**WORK INSTRUCTIONS:**
1. From the excerpt below on mother Things and bridges, transcribe the passage between "Now, let's define" and "the hub example.", inclusive.
2. In the excerpt on mother Things and bridges, what always secures the connection between a Thing and its mother?
3. The excerpt on mother Things and bridges says a hub drops all incoming packets. Using the reason it gives, explain in one to three sentences why a hub is still useful.

The mother, being a Thing, has a main loop and a message bus. Child connect and disconnect messages are generated on the mother bus when a child connects or disconnects. The mother also decides which Things can connect. In the example above, we have two orange Things and one yellow Thing connected. The mother prevented a green Thing from connecting, maybe because the green Thing didn't have the correct SSH key or the mother isn't connecting green Things.

The Thing-to-mother connection is always secured by an SSH tunnel.

Bridges

Every mother Thing has a bridge message bus, and each child Thing is connected on the bridge bus (via Thing Prime). The bridge bus is a broadcast domain, in which all child Things can reach each other by broadcast. The mother controls the forwarding of messages on the bridge bus, AKA the forwarding rules, to children.

Let's simplify the diagramming and show a mother Thing with children:

The mother (being a Thing) has a UI, and thru the mother's UI, each child UI is available as /<child_id>.

Now, let's define three types of bridges based on bridge bus forwarding rules:

  • A strict bridge implementation would broadcast all incoming packets to all other children, maximally connecting all children. The CAN Bus Bridge example broadcasts all incoming CAN bus messages to all other children.

  • A hub is a bridge with a single forwarding rule to drop all incoming packets. That doesn't seem very useful because the children are cut off from messaging each other, but the children have a trick up their sleeve: each child Thing Prime has a full UI accessible thru the mother's web server, so we can see what each child is up to from one central location, the hub. Check out the hub example.

  • A controller is a bridge that is a hybrid of a strict bridge and a hub. A controller's forwarding rules implement controller logic, directing traffic between children or sending new messages to children. The Thermostat Controller example bridges two children, one sensing the temperature, and the other controlling a relay to a furnace or air conditioner. The controller toggles relays based on the temperature reading.

**DATASET EXTRACT:**
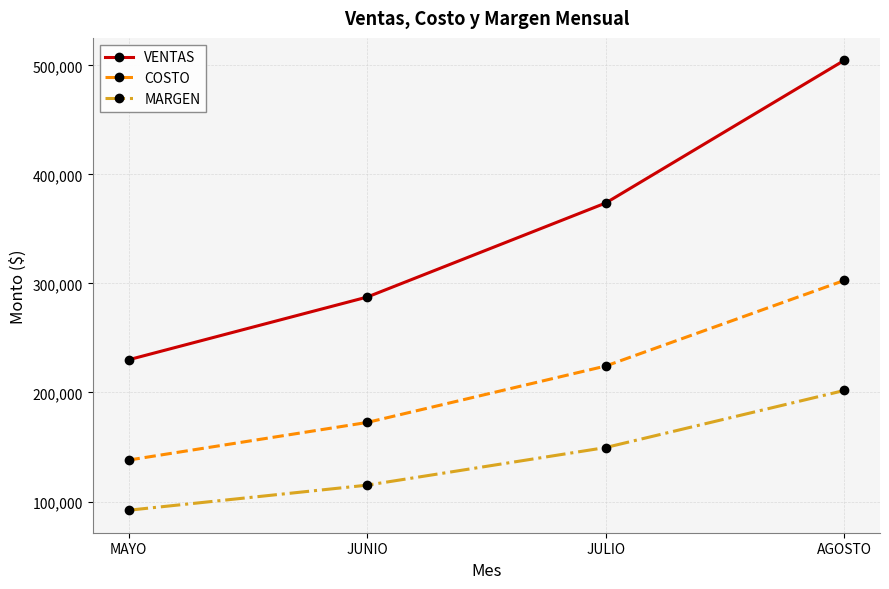

Is the value of MARGEN at JULIO greater than the value of VENTAS at AGOSTO?

No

**ANSWERS BY ITEM NUMBER:**
1.
Now, let's define three types of bridges based on bridge bus forwarding rules:

  • A strict bridge implementation would broadcast all incoming packets to all other children, maximally connecting all children. The CAN Bus Bridge example broadcasts all incoming CAN bus messages to all other children.

  • A hub is a bridge with a single forwarding rule to drop all incoming packets. That doesn't seem very useful because the children are cut off from messaging each other, but the children have a trick up their sleeve: each child Thing Prime has a full UI accessible thru the mother's web server, so we can see what each child is up to from one central location, the hub. Check out the hub example.

2. An SSH tunnel always secures it.

3. Each child Thing Prime has a full UI that can be reached through the mother's web server. The hub therefore lets you see what each child is doing from one central location, even though the children can't message each other.